But, I asked SapientNitro VP of innovation Adrian Slobin, what problem or need was this trying to solve? After all, if I’m in a store to shop, why do I need another environment for shopping?

The opportunity, he replied, could be putting customers into environments, even into stories, where the store’s products are meant to be used. At an outdoor recreation retailer like REI, Slobin told me, “You could don a VR headset [and] you’re in the Andes setting up camp.”

Cooking a meal/dining with Jefferson

While such experiences would create new meanings for “trying it on,” it remains to be seen if VR — even a system with much greater verisimilitude than the exceptional computer-generated shopping experience I had — could ever meet the standard of experiencing a product in its intended environment.

Sixense has made a living in part by offering VR to developers for such experiential applications as learning to drive a crane, but there is arguably a big difference between learning how a machine operates via mediated VR — the step-by-step processes — and actually entering into an experience. Similarly, VR gaming creates its own worlds, but do gamers ever feel the equivalence of actually camping in the Andes?

In other words, it’s the difference between learning the steps to cook a meal and actually feeling that you are having dinner with Thomas Jefferson. It remains to be seen if we will ever be able to experience the latter.

Perhaps actually feeling you are camping in the Andes is not necessary for VR to have a place in physical stores, since retailers are eager for differentiators. Or perhaps VR-for-shopping is meant to live in homes.

This possibility could receive a huge boost within the next year, Sixense’s Rubin told me.

“Every [high-end] smartphone sold from now on is a VR smartphone,” he said, because of their very high resolution and processing power. This extends the concept of Samsung’s pioneering Gear setup dramatically, especially since Rubin expects that wireless companies like AT&T could start offering free or inexpensive goggles as incentives for longer contracts.

In fact, Rubin said he expects there could be tens of millions of smartphone-equipped VR headsets out there in the U.S. within the next few years.

If so, and assuming wireless speeds continue climbing, distributed VR becomes more of a near-term possibility. “You could shop in a [unique] store in Tokyo,” Rubin said, in your pajamas.

Of course, if such VR shopping did redefine e-commerce, it could become yet another reason for physical retailers to fear for their lives.

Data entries
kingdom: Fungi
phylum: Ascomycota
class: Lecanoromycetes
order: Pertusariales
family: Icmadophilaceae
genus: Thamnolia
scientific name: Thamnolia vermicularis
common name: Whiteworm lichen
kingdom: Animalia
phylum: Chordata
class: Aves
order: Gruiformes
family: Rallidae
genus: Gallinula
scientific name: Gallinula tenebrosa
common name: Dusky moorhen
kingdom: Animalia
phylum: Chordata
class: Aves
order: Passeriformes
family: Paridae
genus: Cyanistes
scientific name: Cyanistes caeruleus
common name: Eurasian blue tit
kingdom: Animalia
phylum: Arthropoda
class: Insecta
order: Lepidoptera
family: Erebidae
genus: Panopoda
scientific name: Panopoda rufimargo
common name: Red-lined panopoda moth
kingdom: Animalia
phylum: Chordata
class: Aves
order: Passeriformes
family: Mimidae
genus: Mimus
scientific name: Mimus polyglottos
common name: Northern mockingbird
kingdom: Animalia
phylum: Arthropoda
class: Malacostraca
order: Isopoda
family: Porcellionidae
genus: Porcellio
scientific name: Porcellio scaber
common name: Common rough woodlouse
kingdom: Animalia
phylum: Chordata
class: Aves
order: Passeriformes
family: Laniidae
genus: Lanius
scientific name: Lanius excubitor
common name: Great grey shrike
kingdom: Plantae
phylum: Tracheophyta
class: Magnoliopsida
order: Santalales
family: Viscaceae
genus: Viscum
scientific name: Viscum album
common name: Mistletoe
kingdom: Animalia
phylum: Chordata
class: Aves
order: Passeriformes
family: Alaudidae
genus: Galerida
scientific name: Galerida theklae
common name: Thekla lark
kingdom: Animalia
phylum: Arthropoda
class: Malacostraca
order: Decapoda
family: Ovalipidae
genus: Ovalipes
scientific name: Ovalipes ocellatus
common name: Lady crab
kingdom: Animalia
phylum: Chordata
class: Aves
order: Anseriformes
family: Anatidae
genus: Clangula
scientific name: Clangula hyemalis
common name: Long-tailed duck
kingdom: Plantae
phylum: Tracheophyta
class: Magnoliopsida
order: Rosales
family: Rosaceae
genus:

■ **Exercises to complete**
**1)** In the VR shopping text, why does Rubin say every high-end smartphone sold from now on is a VR smartphone? Answer in one to three sentences.
**2)** In the data entries, substitute "vernacular name" for "common name" in everything from the line containing "family: Alaudidae" down to the line containing "order: Anseriformes", and give only those lines.

■ **The solutions**
**1)** Rubin says this because such smartphones have very high resolution and processing power.

**2)**
family: Alaudidae
genus: Galerida
scientific name: Galerida theklae
vernacular name: Thekla lark
kingdom: Animalia
phylum: Arthropoda
class: Malacostraca
order: Decapoda
family: Ovalipidae
genus: Ovalipes
scientific name: Ovalipes ocellatus
vernacular name: Lady crab
kingdom: Animalia
phylum: Chordata
class: Aves
order: Anseriformes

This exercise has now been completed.